Getting Started with Optuna and RAPIDS for HPO#

Hyperparameter optimization (HPO) automates the process of picking values for the hyperparameters of a machine learning algorithm to improve model performance. This can help boost the model accuracy, but can be resource-intensive, as it may require training the model for hundreds of hyperparameter combinations. Let’s take a look at how we can use Optuna and RAPIDS to make HPO less time-consuming.

RAPIDS#

The RAPIDS framework provides a suite of libraries to execute end-to-end data science pipelines entirely on GPUs. One of the libraries in this framework is cuML, which implements common machine learning models with a scikit-learn-compatible API and a GPU-accelerated backend. You can learn more about RAPIDS here.

Optuna#

Optuna is a lightweight framework for automatic hyperparameter optimization. It provides a define-by-run API, which makes it easy to adapt to any already existing code that we have and enables high modularity along with the flexibility to construct hyperparameter spaces dynamically. By simply wrapping the objective function with Optuna, we can perform a parallel-distributed HPO search over a search space as we’ll see in this notebook.

In this notebook, we’ll use BNP Paribas Cardif Claims Management dataset from Kaggle to predict if a claim will receive accelerated approval or not. We’ll explore how to use Optuna with RAPIDS in combination with Dask to run multi-GPU HPO experiments that can yield results faster than CPU.

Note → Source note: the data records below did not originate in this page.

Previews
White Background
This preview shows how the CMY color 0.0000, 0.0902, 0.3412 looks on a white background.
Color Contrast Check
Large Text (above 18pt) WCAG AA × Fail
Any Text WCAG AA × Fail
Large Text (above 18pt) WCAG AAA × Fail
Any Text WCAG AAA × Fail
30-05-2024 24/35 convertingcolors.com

## Run this cell to install optuna
#!pip install optuna optuna-integration

import cudf
import optuna
from cuml import LogisticRegression
from cuml.metrics import log_loss
from cuml.model_selection import train_test_split
from dask.distributed import Client, wait
from dask_cuda import LocalCUDACluster

Set up CUDA Cluster#

We start a local cluster and keep it ready for running distributed tasks with dask. The dask scheduler can help leverage multiple nodes available on the cluster.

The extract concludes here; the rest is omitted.